Ruth

I am who you say I am

This devotional is written by Jeannine Boulter. Jeannine is married to Tom and mother to Bruno and Oona.

Ruth 1:19-22

19 So the two women went on until they came to Bethlehem. When they arrived in Bethlehem, the whole town was stirred because of them, and the women exclaimed, 'Can this be Naomi?'

20 'Don't call me Naomi,' she told them. 'Call me Mara, because the Almighty has made my life very bitter. 21 I went away full, but the Lord has brought me back empty. Why call me Naomi? The Lord has afflicted me; the Almighty has brought misfortune upon me.'

22 So Naomi returned from Moab accompanied by Ruth the Moabite, her daughter-in-law, arriving in Bethlehem as the barley harvest was beginning.

Reflection

I am yet to encounter grief, in that I am yet to have someone close to me die. I've read poems and friends have described their experiences. I can't really comprehend though, the pain that Naomi must be in when she returns to Bethlehem - presumably the place she met Elimelech and had her sons. Even her name 'Naomi' (meaning 'pleasure') must have served as a painful reminder of everything she'd lost. I wonder if telling people to call her 'Mara' (meaning 'bitter') is her way of trying to mitigate against further loss/pain, by eliminating the possibility of future 'sweetness'.

There's a brilliant book by Oliver Jeffers - 'The Heart and the Bottle' - that explores this kind of response to grief. A little girl ('much like any other') experiences the loss of her father and decides to put her heart in a bottle and hang it around her neck. The story follows her into adulthood, when she begins to realise that locking away the pain has also locked away her capacity to be truly alive and present to the joy that is still in the world. The only way that she can retrieve her heart is through relationship.
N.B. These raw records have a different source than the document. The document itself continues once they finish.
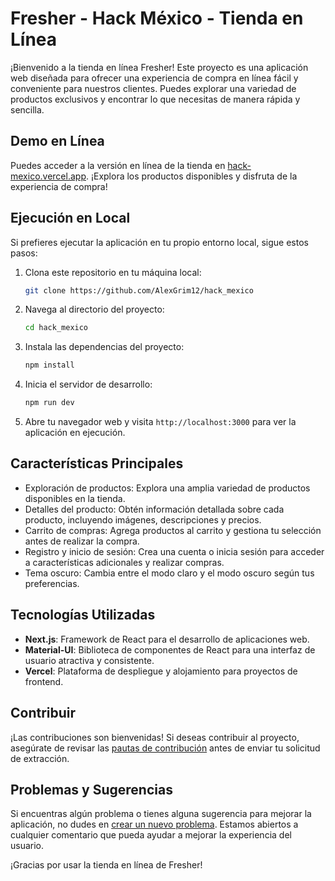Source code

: # Fresher - Hack México - Tienda en Línea

¡Bienvenido a la tienda en línea Fresher! Este proyecto es una aplicación web diseñada para ofrecer una experiencia de compra en línea fácil y conveniente para nuestros clientes. Puedes explorar una variedad de productos exclusivos y encontrar lo que necesitas de manera rápida y sencilla.

## Demo en Línea

Puedes acceder a la versión en línea de la tienda en [hack-mexico.vercel.app](https://hack-mexico.vercel.app/landingpage). ¡Explora los productos disponibles y disfruta de la experiencia de compra!

## Ejecución en Local

Si prefieres ejecutar la aplicación en tu propio entorno local, sigue estos pasos:

1. Clona este repositorio en tu máquina local:

   ```bash
   git clone https://github.com/AlexGrim12/hack_mexico
   ```

2. Navega al directorio del proyecto:

   ```bash
   cd hack_mexico
   ```

3. Instala las dependencias del proyecto:

   ```bash
   npm install
   ```

4. Inicia el servidor de desarrollo:

   ```bash
   npm run dev
   ```

5. Abre tu navegador web y visita `http://localhost:3000` para ver la aplicación en ejecución.

## Características Principales

- Exploración de productos: Explora una amplia variedad de productos disponibles en la tienda.
- Detalles del producto: Obtén información detallada sobre cada producto, incluyendo imágenes, descripciones y precios.
- Carrito de compras: Agrega productos al carrito y gestiona tu selección antes de realizar la compra.
- Registro y inicio de sesión: Crea una cuenta o inicia sesión para acceder a características adicionales y realizar compras.
- Tema oscuro: Cambia entre el modo claro y el modo oscuro según tus preferencias.

## Tecnologías Utilizadas

- **Next.js**: Framework de React para el desarrollo de aplicaciones web.
- **Material-UI**: Biblioteca de componentes de React para una interfaz de usuario atractiva y consistente.
- **Vercel**: Plataforma de despliegue y alojamiento para proyectos de frontend.

## Contribuir

¡Las contribuciones son bienvenidas! Si deseas contribuir al proyecto, asegúrate de revisar las [pautas de contribución](CONTRIBUTING.md) antes de enviar tu solicitud de extracción.

## Problemas y Sugerencias

Si encuentras algún problema o tienes alguna sugerencia para mejorar la aplicación, no dudes en [crear un nuevo problema](https://github.com/AlexGrim12/hack_mexico/issues). Estamos abiertos a cualquier comentario que pueda ayudar a mejorar la experiencia del usuario.

¡Gracias por usar la tienda en línea de Fresher!
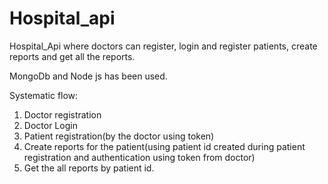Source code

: # Hospital_api
Hospital_Api where doctors can register, login and register patients, create reports and get all the reports.

MongoDb and Node js has been used.

Systematic flow:

1. Doctor registration
2. Doctor Login
3. Patient registration(by the doctor using token)
4. Create reports for the patient(using patient id created during patient registration and authentication using token from doctor)
5. Get the all reports by patient id.
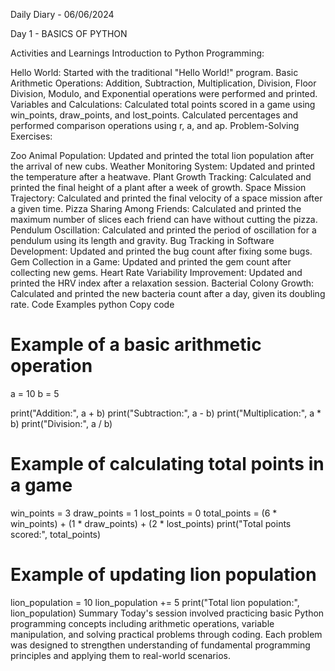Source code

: Daily Diary - 06/06/2024

Day 1 - BASICS OF PYTHON

Activities and Learnings
Introduction to Python Programming:

Hello World: Started with the traditional "Hello World!" program.
Basic Arithmetic Operations:
Addition, Subtraction, Multiplication, Division, Floor Division, Modulo, and Exponential operations were performed and printed.
Variables and Calculations:
Calculated total points scored in a game using win_points, draw_points, and lost_points.
Calculated percentages and performed comparison operations using r, a, and ap.
Problem-Solving Exercises:

Zoo Animal Population: Updated and printed the total lion population after the arrival of new cubs.
Weather Monitoring System: Updated and printed the temperature after a heatwave.
Plant Growth Tracking: Calculated and printed the final height of a plant after a week of growth.
Space Mission Trajectory: Calculated and printed the final velocity of a space mission after a given time.
Pizza Sharing Among Friends: Calculated and printed the maximum number of slices each friend can have without cutting the pizza.
Pendulum Oscillation: Calculated and printed the period of oscillation for a pendulum using its length and gravity.
Bug Tracking in Software Development: Updated and printed the bug count after fixing some bugs.
Gem Collection in a Game: Updated and printed the gem count after collecting new gems.
Heart Rate Variability Improvement: Updated and printed the HRV index after a relaxation session.
Bacterial Colony Growth: Calculated and printed the new bacteria count after a day, given its doubling rate.
Code Examples
python
Copy code
# Example of a basic arithmetic operation
a = 10
b = 5

print("Addition:", a + b)
print("Subtraction:", a - b)
print("Multiplication:", a * b)
print("Division:", a / b)

# Example of calculating total points in a game
win_points = 3
draw_points = 1
lost_points = 0
total_points = (6 * win_points) + (1 * draw_points) + (2 * lost_points)
print("Total points scored:", total_points)

# Example of updating lion population
lion_population = 10
lion_population += 5
print("Total lion population:", lion_population)
Summary
Today's session involved practicing basic Python programming concepts including arithmetic operations, variable manipulation, and solving practical problems through coding. Each problem was designed to strengthen understanding of fundamental programming principles and applying them to real-world scenarios.
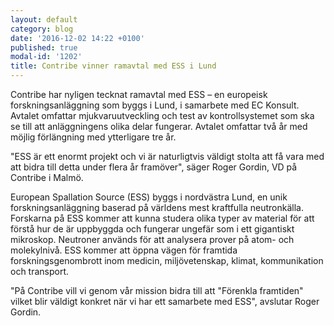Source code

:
 ```yaml
---
layout: default
category: blog
date: '2016-12-02 14:22 +0100'
published: true
modal-id: '1202'
title: Contribe vinner ramavtal med ESS i Lund
---
```

Contribe har nyligen tecknat ramavtal med ESS – en europeisk forskningsanläggning som
byggs i Lund, i samarbete med EC Konsult. Avtalet omfattar mjukvaruutveckling och test av kontrollsystemet som ska se till att anläggningens olika delar fungerar. Avtalet omfattar två år med möjlig förlängning med ytterligare tre år. 

"ESS är ett enormt projekt och vi är naturligtvis väldigt stolta att få vara med att bidra till detta under flera år framöver", säger Roger Gordin, VD på Contribe i Malmö. 

European Spallation Source (ESS) byggs i nordvästra Lund, en unik forskningsanläggning baserad på världens mest kraftfulla neutronkälla. Forskarna på ESS kommer att kunna studera olika typer av material för att förstå hur de är uppbyggda och fungerar ungefär som i ett gigantiskt mikroskop. Neutroner används för att analysera prover på atom- och molekylnivå. ESS kommer att öppna vägen för framtida forskningsgenombrott inom medicin, miljövetenskap, klimat, kommunikation och transport. 

"På Contribe vill vi genom vår mission bidra till att "Förenkla framtiden" vilket blir väldigt konkret när vi har ett samarbete med ESS", avslutar Roger Gordin.

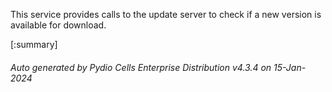 






This service provides calls to the update server to check if a new version is available for download.

[:summary]

###### Auto generated by Pydio Cells Enterprise Distribution v4.3.4 on 15-Jan-2024
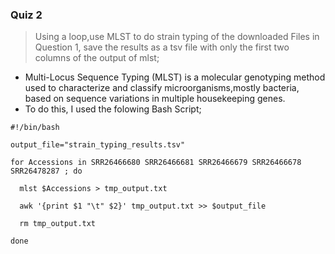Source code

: ### Quiz 2

> Using a loop,use MLST to do strain typing of the downloaded Files in Question 1, save the results as a tsv file with only the first two columns of the output of mlst;

- Multi-Locus Sequence Typing (MLST) is a molecular genotyping method used to characterize and classify microorganisms,mostly bacteria, based on sequence variations in multiple housekeeping genes.
- To do this, I used the folowing Bash Script;
  
```
#!/bin/bash

output_file="strain_typing_results.tsv"

for Accessions in SRR26466680 SRR26466681 SRR26466679 SRR26466678 SRR26478287 ; do

  mlst $Accessions > tmp_output.txt
  
  awk '{print $1 "\t" $2}' tmp_output.txt >> $output_file

  rm tmp_output.txt

done

```
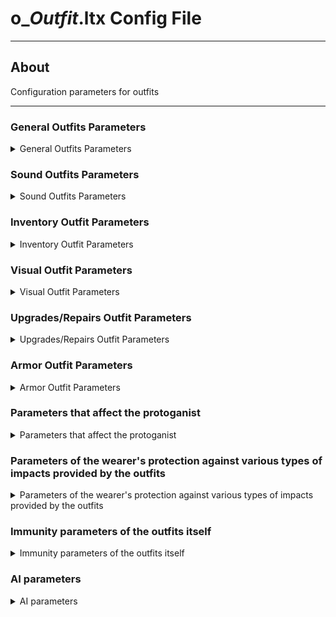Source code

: # o_*Outfit*.ltx Config File

___

## About

Configuration parameters for outfits

___

### General Outfits Parameters

<details>
    <summary>General Outfits Parameters</summary>

| Parameter name | Parameter description | Example value | Value Data Type | Possible parameter values and their descriptions |
|---|---|---|:---:|---|
| GroupControlSection |  | spawn_group |  |  |
| $spawn | Outfit Directory in the [Level Editor](../../../sdk/level-editor.md) | "outfit\cs_light_novice_outfit" |  |  |
| cform | Skeleton model | skeleton |  | parameter for dynamic objects; necessary for correct creation of the skeleton model |
| discovery_dependency | Outdated parameter used in early SoC builds. Needed for discovery or improvement after working with scientists |  |  |  |
| class | Engine outfit class | EQU_STLK |  |  |
| default_to_ruck | whether the outfit will be moved to the backpack instead of the slot when picked up | true |  | true - 1 - on (Yes)<br> false - 0 - off (No) |
| sprint_allowed | It is possible to run in this outfit | true |  | true - 1 - on (Yes)<br> false - 0 - off (No) |
| kind | Kind of item to group into the appropriate section in the [Item Spawner](../../../../tutorials/modding-tools/in-game-editors/item-spawner.md) | o_light<br> o_medium<br> o_sci<br> o_heavy |  |  |
| cost | base price | 32340 |  |  |
| community | To which faction the outfit belongs | dolg | army<br> csky<br> stalker<br> killer<br> dolg<br> bandit<br> freedom<br> monolith<br> isg<br> greh<br> ecolog<br> renegade |  |
| helmet_avaliable | Is a helmet available for this outfit | true |  | true - 1 - on (Yes)<br> false - 0 - off (No) |
| backpack_avaliable | Is a backpack available for this outfit | true |  | true - 1 - on (Yes)<br> false - 0 - off (No) |
| artefact_count  |  |  |  |  |
| can_trade |  | true |  | true - 1 - on (Yes)<br> false - 0 - off (No) |
| use_condition  |  |  |  |  |

</details>

### Sound Outfits Parameters

<details>
    <summary>Sound Outfits Parameters</summary>

| Parameter name | Parameter description | Example value | Value Data Type | Possible parameter values and their descriptions |
|---|---|---|:---:|---|
| snd_on_take |  | outfit |  |  |

</details>

### Inventory Outfit Parameters

<details>
    <summary>Inventory Outfit Parameters</summary>

| Parameter name | Parameter description | Example value | Value Data Type | Possible parameter values and their descriptions |
|---|---|---|:---:|---|
| full_icon_name | the icon of the protagonist in a full-suit | npc_icon_svoboda_light_outfit | Not used (used only in the SoC inventory) |  |
| full_scale_icon | Coordinates of the protagonist icon in full suit | 10, 11 | Not used (used only in the SoC inventory) |  |
| character_portrait | Portrait of the NPC or protagonist wearing the outfit | ui_inGame2_csky_1_2 |  |  |
| inv_grid_height | Icon height | 3 | number of 50x50 pixels cells |  |
| inv_grid_width | Icon width | 2 | number of 50x50 pixels cells |  |
| inv_grid_x | Coordinate of the upper left corner of the icon on a 50x50 pixel grid on the X axis | 116 | number of cells indented to the right |  |
| inv_grid_y | Coordinate of the upper left corner of the icon on a 50x50 pixel grid on the Y axis | 0 | number of cells indenting downward |  |
| inv_name | Inventory name | csky_light_novice_outfit_name |  |  |
| inv_name_short | Inventory short name | csky_light_novice_outfit_name |  |  |
| inv_weight | Inventory weight | 5.48 | The number is given in kilograms |  |
| description | Description in inventory | csky_light_novice_outfit_description |  |  |
| slot | Inventory slot number | 6 | 0 - knives (may be crashing)<br>1 - pistols (may be crashing)<br>2 - shotguns, machine guns, rifles, grenade launchers (may be crashing)<br>3 - grenades (may be crashing)<br>4 - binoculars (may be crashing)<br>5 - bolts (may be crashing)<br>6 - outfits |  |

</details>

### Visual Outfit Parameters

<details>
    <summary>Visual Outfit Parameters</summary>

| Parameter name | Parameter description | Example value | Value Data Type | Possible parameter values and their descriptions |
|---|---|---|:---:|---|
| player_hud_section | First-person HUD section | actor_hud_cs1 |  |  |
| visual | Oufit visual | dynamics\outfit\cs_light_outfit |  |  |
| actor_visual | Visual of a character in outfit | actors\stalker_nebo\stalker_nebo_1 |  |  |
| npc_visual | Visual of an NPC in outfit | actors\stalker_nebo\stalker_nebo_1 |  |  |

</details>

### Upgrades/Repairs Outfit Parameters

<details>
    <summary>Upgrades/Repairs Outfit Parameters</summary>

| Parameter name | Parameter description | Example value | Value Data Type | Possible parameter values and their descriptions |
|---|---|---|:---:|---|
| upgrades |  | up_gr_firstab_sunrise_3, up_gr_seconab_sunrise_3, up_gr_thirdab_sunrise_3 |  |  |
| installed_upgrades | installed upgrades |  |  |  |
| upgrade_scheme | upgrade_scheme | up_scheme_sunrise_1 |  |  |
| repair_type | item type for repair tools | outfit |  |  |
| repair_part_bonus |  | 0.17 |  |  |
| upgr_icon_x | the X coordinate of the upper left corner of the icon in the repair window | 953 | Specified in pixels |  |
| upgr_icon_y | top-left corner coordinate of the icon in the Y axis repair window | 365 | Specified in pixels |  |
| upgr_icon_width | Width of the icon in the repair window | 309 | Specified in pixels |  |
| upgr_icon_height | icon height in the repair window | 142 | Specified in pixels |  |

</details>

### Armor Outfit Parameters

<details>
    <summary>Armor Outfit Parameters</summary>

| Parameter name | Parameter description | Example value | Value Data Type | Possible parameter values and their descriptions |
|---|---|---|:---:|---|
| artefact_count | Number of artifact cells initially available | 1 |  |  |
| immunities_sect | Costume Immunities Section | sect_light_novice_outfit_immunities |  |  |
| control_inertion_factor | inertia in the outfit | 1 |  |  |
| use1_functor |  | gameplay_disguise.menu_patch |  |  |
| use1_action_functor |  | gameplay_disguise.menu_patch_action |  |  |
| additional_inventory_weight | Maximum weight at which the protagonist can walk and additional carrying weight| 5 | Specified in kilograms |  |
| additional_inventory_weight2 |  | 5 | Specified in kilograms |  |

</details>

### Parameters that affect the protoganist

<details>
    <summary>Parameters that affect the protoganist</summary>

| Parameter name | Parameter description | Example value | Value Data Type | Possible parameter values and their descriptions |
|---|---|---|:---:|---|
| bones_koeff_protection | Parameter coefficients of the "persistence" of the protagonist's bones in the outfit | actor_armor_cs1 |  |  |
| hit_fraction_actor | General protection | 0.75 |  |  |
| power_loss | Responsible for fatigue | 0.05 | Specified in percent |  |
| bleeding_restore_speed | Responsible for stopping bleeding |  | Specified in percent |  |
| health_restore_speed | Responsible for restoring health |  | Specified in percent |  |
| power_restore_speed | Responsible for restoring powers |  | Specified in percent |  |

</details>

### Parameters of the wearer's protection against various types of impacts provided by the outfits

<details>
    <summary>Parameters of the wearer's protection against various types of impacts provided by the outfits</summary>

| Parameter name | Parameter description | Example value | Value Data Type | Possible parameter values and their descriptions |
|---|---|---|:---:|---|
| burn_protection | Protection against fire | 0.145 |  |  |
| shock_protection | Protection against electric shock | 0.96 |  |  |
| radiation_protection | Radiation protection | 0.0025 |  |  |
| chemical_burn_protection | Chemicals Protection  | 0.037 |  |  |
| telepatic_protection | Psi Protection | 0 |  |  |
| strike_protection | Strike protection | 0.045 |  |  |
| explosion_protection | Explosion/shrapnel protection | 0.24 |  |  |
| wound_protection | Protection from Wounds | 0.31 |  |  |
| fire_wound_protection | Protection from firearms | 0.25 |  |  |

</details>

### Immunity parameters of the outfits itself

<details>
    <summary>Immunity parameters of the outfits itself</summary>

| Parameter name | Parameter description | Example value | Value Data Type | Possible parameter values and their descriptions |
|---|---|---|:---:|---|
| burn_immunity | Immunity to fire exposure | 0.25 |  |  |
| chemical_burn_immunity | Immunity to chemical exposure | 0.07 |  |  |
| explosion_immunity | Immunity to effects from explosions/shrapnel | 0.2 |  |  |
| fire_wound_immunity | Immunity to exposure from firearms | 0.075 |  |  |
| radiation_immunity | Immunity to exposure from radiation | 0.0 |  |  |
| shock_immunity | Immunity to exposure to electricity | 0.03 |  |  |
| strike_immunity | Immunity to impact from strikes | 0.0 |  |  |
| telepatic_immunity | Immunity to psi exposure | 0.0 |  |  |
| wound_immunity | Immunity to the effects of wounds | 0.122 |  |  |

</details>

### AI parameters

<details>
    <summary>AI parameters</summary>

| Parameter name | Parameter description | Example value | Value Data Type | Possible parameter values and their descriptions |
|---|---|---|:---:|---|
| ef_equipment_type | Preference for NPCs | 3 |  |  |

</details>
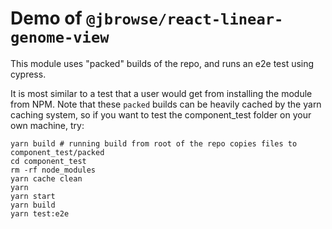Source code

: # Demo of `@jbrowse/react-linear-genome-view`

This module uses "packed" builds of the repo, and runs an e2e test using cypress.

It is most similar to a test that a user would get from installing the module
from NPM. Note that these `packed` builds can be heavily cached by the yarn
caching system, so if you want to test the component_test folder on your own
machine, try:

```
yarn build # running build from root of the repo copies files to component_test/packed
cd component_test
rm -rf node_modules
yarn cache clean
yarn
yarn start
yarn build
yarn test:e2e
```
In the book of Ruth, it is through relationship that Naomi ('Mara' never seems to catch on) is able to embrace something other than the pain that is so consuming when she arrives at Bethlehem. As the story of Ruth and Boaz unfolds, so do the themes of redemption and connection to God's greater purposes. Like Naomi, we do all sorts of things in an attempt to protect ourselves from future pain and suffering, but God sees the bigger picture. I can call myself whatever names I want. The truth remains: 'I am who you say I am'.